Antoni Ferrer Abárzuza: “La historia de Ibiza hubiera sido muy diferente si no hubiera producido sal”
El prestigioso historiador ibicenco ha repasado en Más de Uno Ibiza y Formentera la importancia de la sal en la Edad Media tras haber impartido una conferencia sobre este tema en la pasada edición de la Fira de la Sal que se celebró en Sant Jordi
Illes Balears |
El brillo blanco de las salinas de Ibiza esconde siglos de historia, comercio y trabajo colectivo y por ello, en el marco de la novena Fira de la Sal de Sant Jordi, el historiador Antoni Ferrer Abárzuza ofreció una conferencia que devolvió la mirada a la Edad Media, cuando la sal fue el motor económico y social que modeló la identidad de la isla.

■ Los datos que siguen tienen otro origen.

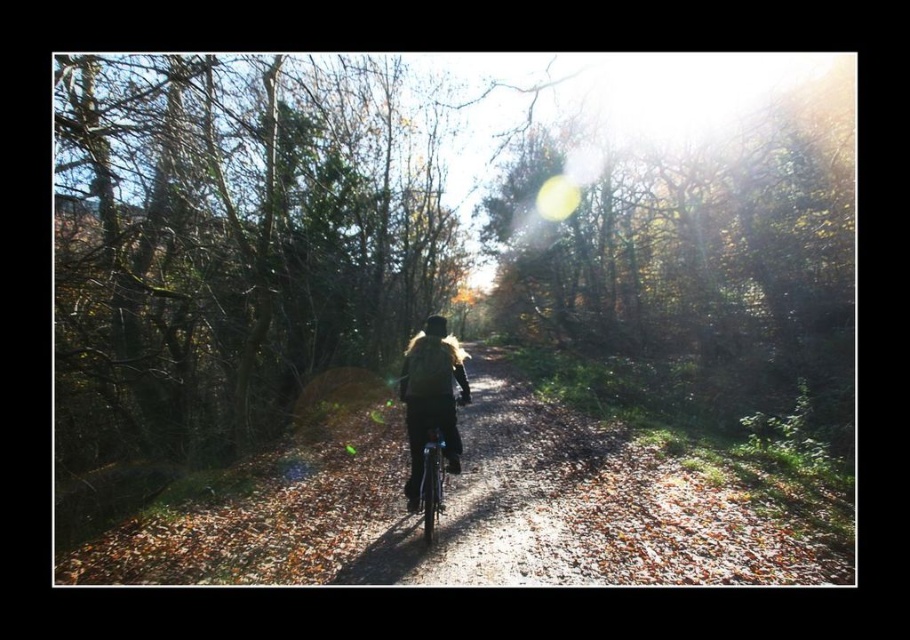
You are standing at the point with coordinates (493, 499) in the image. What object is located exactly at this point?

The matte black bicycle at center is located exactly at the point with coordinates (493, 499).

You are planning to ride the matte black bicycle at center while wearing the fuzzy black jacket at center. Considering the width of both items, will the jacket interfere with your ability to ride comfortably?

The matte black bicycle at center might be wider than fuzzy black jacket at center, so there is a possibility that the jacket could interfere with riding comfort if it is wider than the jacket. However, since the exact width difference isn not specified, it is recommended to check the actual dimensions before riding.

Por ello, ha pasado por los micrófonos de Más de Uno Ibiza y Formentera donde ha explicado que la producción de sal en Ibiza "alcanzó gran relevancia a partir del siglo XIII, cuando en 1267 los propios habitantes de la isla asumieron la gestión de las salinas, hasta entonces controladas por los señores feudales y cuando a cada ciudadano se le asignaba una parte de la cosecha según su riqueza, lo que implicaba a toda la población en el trabajo de extracción en un modelo de producción participativo y singular en el Mediterráneo medieval".
Además, el historiador ha recordado que la sal fue el equivalente al “turismo de aquella época porque fue una industria internacional que atrajo a mercaderes genoveses y de otros lugares, y porque proporcionó a Ibiza una fuente de riqueza en divisas difícil de igualar".
Desgraciadamente, Antoni Ferrer Abárzuza también ha recordado que "los conflictos políticos y las guerras entre la Corona de Aragón y Génova provocaron altibajos en su comercio llegando la decadencia de este comercio de la sal entre los siglos XVI y XIX, cuando otras exportaciones como la algarroba o el esparto ganaron terreno”. Sin embargo, a pesar de ese declive, los vestigios de aquella época siguen muy presentes en la isla y "es que desde la torre de la Sal Rossa hasta los estanques y topónimos de las salinas, el legado de aquella producción medieval se mantiene vivo" y por ello ha insistido "en la necesidad de profundizar más en la historia local en escuelas e institutos, no solo por su valor patrimonial, sino porque a través de ella se entiende mejor la gran historia de la humanidad y, sobre todo, que la historia de Ibiza hubiera sido muy distinta si no hubiera producido sal".